For instance, if we do not know how to use pwd
, then we can do the following and this prints out the pwd
manual (Figure 8).
man pwd
Figure 8: The manual for the pwd
command
To exit the manual page, hit q.
Changing directory
Recall that upon logging into Biowulf, you land in the home directory, which is limited to only 16 gb of storage space. Thus, you should work in your data folder. Recall that the path to the data folder is /data/username. To change into this directory, we will use a command called cd
.
cd /data/username
In my case, since my username is wuz8, I can do the following.
cd /data/wuz8
Note that once we have changed into the data directory, the "~" (indicating home) is replaced by your username.
[username@biowulf username]
Now, use pwd
to confirm that you are in your data directory.
pwd
/data/username
To go back to the home directory, we can do either of the following. But let's stay in the data folder though.
cd ~
or
cd
or
cd /home/username
Go back to your data directory and make a new folder called lesson_2.
cd /data/username
mkdir lesson_2
Next, change into lesson_2 from your data directory.

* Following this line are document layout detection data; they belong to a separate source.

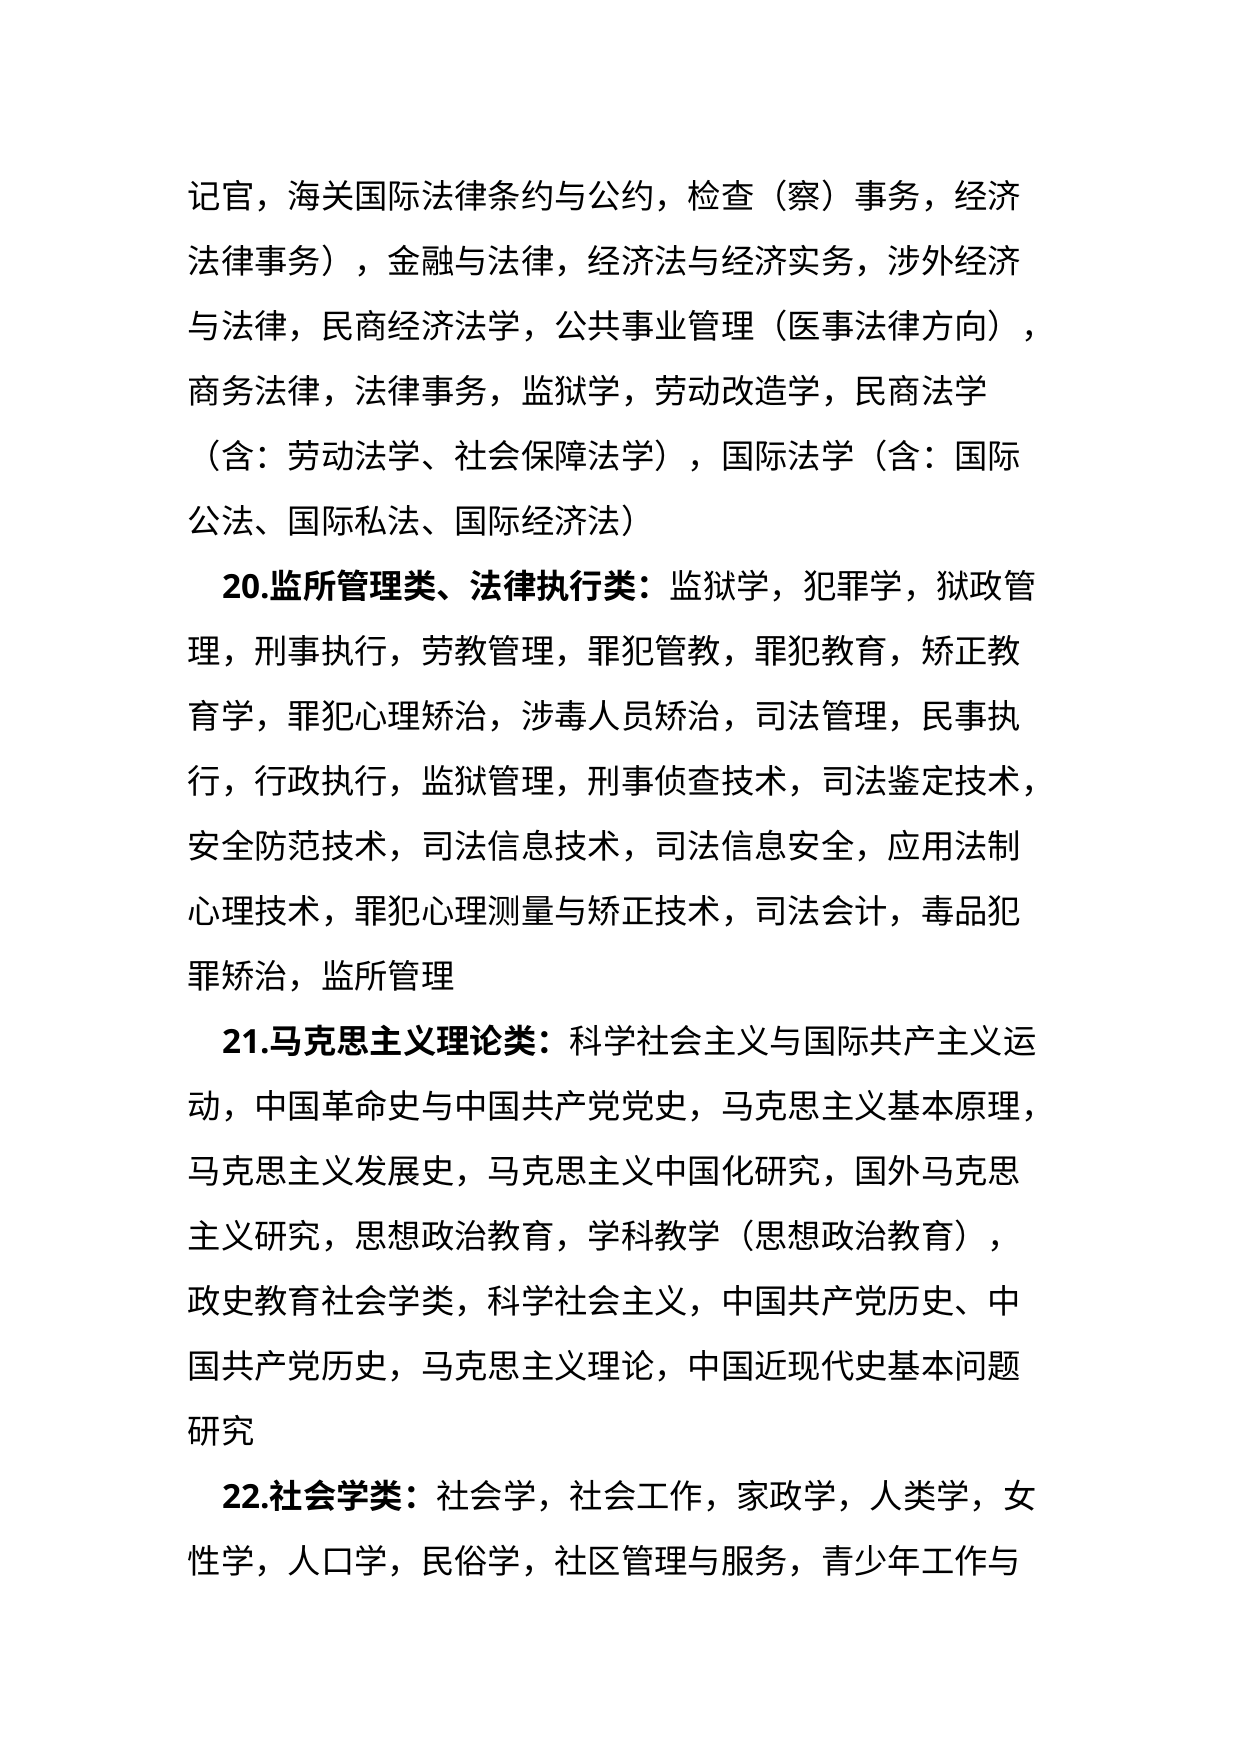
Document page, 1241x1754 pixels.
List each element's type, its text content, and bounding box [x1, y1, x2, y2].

text 20.监所管理类、法律执行类：监狱学，犯罪学，狱政管理，刑事执行，劳教管理，罪犯管教，罪犯教育，矫正教育学，罪犯心理矫治，涉毒人员矫治，司法管理，民事执行，行政执行，监狱管理，刑事侦查技术，司法鉴定技术，安全防范技术，司法信息技术，司法信息安全，应用法制心理技术，罪犯心理测量与矫正技术，司法会计，毒品犯罪矫治，监所管理 [187, 552, 1053, 1007]
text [187, 162, 1053, 552]
text 21.马克思主义理论类：科学社会主义与国际共产主义运动，中国革命史与中国共产党党史，马克思主义基本原理，马克思主义发展史，马克思主义中国化研究，国外马克思主义研究，思想政治教育，学科教学（思想政治教育），政史教育社会学类，科学社会主义，中国共产党历史、中国共产党历史，马克思主义理论，中国近现代史基本问题研究 [187, 1007, 1053, 1462]
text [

Note that because you are already in a directory inside the root (ie. /data), we do not need to supply "/" when changing into lesson_2. In essence, we are providing a relative path.
"Relative path is defined as the path related to the present working directory(pwd). It starts at your current directory and never starts with a / ." -- https://www.geeksforgeeks.org/absolute-relative-pathnames-unix/
cd lesson_2
Note that Unix uses "." to denote here in the present working directory and ".." to refer to one directory up. For instance, if you do the following command, we will just get the absolute path to our present working directory (same thing as just doing pwd
).
pwd .
/data/wuz8/lesson_2
Let's make a directory in the lesson_2 folder called unix_on_biowulf_2023. We use mkdir
to make a new directory.
mkdir unix_on_biowulf_2023
Change into the unix_on_biowulf_2023.
cd unix_on_biowulf_2023
To go back one directory to the lesson_2 folder, use the cd
command.
cd ..
Listing directory contents
We use ls
to list the contents of a directory. Staying in lesson_2 folder, we can use ls
to see what is in it. It should be blank because we have not placed any files or folders in it.
ls
If you wanted to check the content of a folder other than the present working directory, but do not want to leave the directory you are currently in, you can provide a path to ls
.
ls /data/classes/BTEP/unix_on_biowulf_2023_documents/
SRR1553606_fastqc unix_on_biowulf_2023 unix_on_biowulf_2023.zip
Remember that you can include options in Unix commands, which will alter how the command runs. In the above, ls
just spat out the contents of the data folder, but we do not see details regarding file size, date and time the file or folder was last modified, etc. To see more details we can append -l
to ls
.
ls -l /data/classes/BTEP/unix_on_biowulf_2023_documents/
total 56
drwxrwsrwx. 2 wuz8 GAU 4096 Jan 5 10:48 SRR1553606_fastqc
drwxrwsrwx. 2 wuz8 GAU 4096 Jan 12 17:46 unix_on_biowulf_2023
-rwxrwxrwx. 1 wuz8 GAU 41734 Jan 5 10:48 unix_on_biowulf_2023.zip
Earlier, we used the man
command to view the manual for pwd
. With ls
, we can also append the --help
option to pull up help documenations (Figure 9).
ls --help
Figure 9: Getting help with the ls command using the --help option.
Biowulf status
You can use the Biowulf status page to check for outages.